Hallow Green! I love it.
That said, I am shrinking back and hiding in the corner now… My 2 year old is at the age where he knows what is going on around him, and we’re really excited to dress him up for Halloween.
That said, we are making costumes out of old clothes. He is going to be a garbage man and his brother is going to be a garbage bag. And he knows all too well how to recycle and compost. We’ll pick up litter along the way! His brother would be glad to eat it.
Not that we’ll be feeding Little M trash. But he WILL be a trash bag.
That said, it’s really just an excuse for us to get together with our friends and celebrate. Celebrate what exactly? I’m not sure. Imagination, Autumn, and Kids.
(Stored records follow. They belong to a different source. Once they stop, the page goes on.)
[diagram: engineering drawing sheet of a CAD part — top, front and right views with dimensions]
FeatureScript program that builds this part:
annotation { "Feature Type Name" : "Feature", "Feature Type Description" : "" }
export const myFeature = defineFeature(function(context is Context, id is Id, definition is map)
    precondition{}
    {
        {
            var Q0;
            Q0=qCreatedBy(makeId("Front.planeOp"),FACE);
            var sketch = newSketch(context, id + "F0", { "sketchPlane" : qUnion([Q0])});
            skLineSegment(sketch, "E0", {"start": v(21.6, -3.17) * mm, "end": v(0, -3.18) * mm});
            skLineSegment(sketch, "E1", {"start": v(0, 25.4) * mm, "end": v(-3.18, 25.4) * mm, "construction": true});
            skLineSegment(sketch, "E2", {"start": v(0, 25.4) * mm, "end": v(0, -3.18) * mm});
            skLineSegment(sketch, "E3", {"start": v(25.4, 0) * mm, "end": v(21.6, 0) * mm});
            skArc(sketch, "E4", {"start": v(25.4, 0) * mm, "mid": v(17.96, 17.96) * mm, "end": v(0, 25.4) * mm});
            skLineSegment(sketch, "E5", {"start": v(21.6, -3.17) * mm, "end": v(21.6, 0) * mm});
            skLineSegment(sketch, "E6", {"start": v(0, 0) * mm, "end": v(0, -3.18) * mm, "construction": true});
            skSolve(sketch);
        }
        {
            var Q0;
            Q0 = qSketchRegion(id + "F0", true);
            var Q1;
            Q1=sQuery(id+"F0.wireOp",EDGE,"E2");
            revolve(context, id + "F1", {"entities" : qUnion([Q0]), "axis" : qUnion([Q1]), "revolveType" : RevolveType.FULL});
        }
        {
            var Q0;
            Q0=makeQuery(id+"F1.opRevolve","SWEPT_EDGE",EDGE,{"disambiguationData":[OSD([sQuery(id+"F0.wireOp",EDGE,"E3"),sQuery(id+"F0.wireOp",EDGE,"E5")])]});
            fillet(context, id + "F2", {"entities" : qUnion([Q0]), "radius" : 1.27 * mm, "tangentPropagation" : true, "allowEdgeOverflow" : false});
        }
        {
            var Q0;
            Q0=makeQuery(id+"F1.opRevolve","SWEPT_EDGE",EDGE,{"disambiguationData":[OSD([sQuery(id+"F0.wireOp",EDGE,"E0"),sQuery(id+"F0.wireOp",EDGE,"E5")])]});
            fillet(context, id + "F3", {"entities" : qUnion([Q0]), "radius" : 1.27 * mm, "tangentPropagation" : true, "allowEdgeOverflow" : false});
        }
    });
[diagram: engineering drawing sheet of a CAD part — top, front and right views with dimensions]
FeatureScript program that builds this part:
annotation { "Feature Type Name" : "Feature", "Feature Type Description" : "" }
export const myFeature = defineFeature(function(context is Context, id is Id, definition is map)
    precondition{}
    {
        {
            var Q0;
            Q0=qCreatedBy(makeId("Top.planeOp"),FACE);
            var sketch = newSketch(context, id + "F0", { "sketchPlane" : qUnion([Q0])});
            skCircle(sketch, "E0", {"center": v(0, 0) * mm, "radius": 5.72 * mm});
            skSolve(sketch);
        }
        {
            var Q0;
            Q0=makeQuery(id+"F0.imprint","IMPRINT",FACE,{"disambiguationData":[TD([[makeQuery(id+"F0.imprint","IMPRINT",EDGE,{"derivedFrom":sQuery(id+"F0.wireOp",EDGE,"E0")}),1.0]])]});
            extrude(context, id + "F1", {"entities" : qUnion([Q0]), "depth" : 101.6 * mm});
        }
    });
Now you have me thinking…. Hmmm…. I think I might hold my own kind of celebration this year…
Very well said, Mrs. Green … and I love your celebration … so much more meaningful and, in my book, fun!
@Ellen Arnison: Thanks Ellen; welcome to the site!
@Argentum Vulgaris: Thanks AV, nice to see you here. I shall pop across and see what you have been penning about the festivities.
@Jennifer: Oooo, your poetic licence almost, ALMOST made me like halloween LOL! You know what? I can’t STAND the smell of pumpkin flesh, it kinda makes me retch…
@nadine sellers: thanks Nadine; I think finding what has real meaning to us as individuals is the key to the festivities…
@Gaby @ Green Baby DS Blog: 😀 I think your celebration sounds lovely; now incorporating some trick or treating with litter picking is very innovative!
@Small Footprints: Thanks SF – a great challenge from your good self, as ever 🙂
Oh thank you thank you thank you! You are reminding the world of where this tradition (like sooooo many others) came from. I adore your writing. Thank you!
@Lisa: thanks Lisa; glad you enjoyed the post and I hope you had a lovely halloween.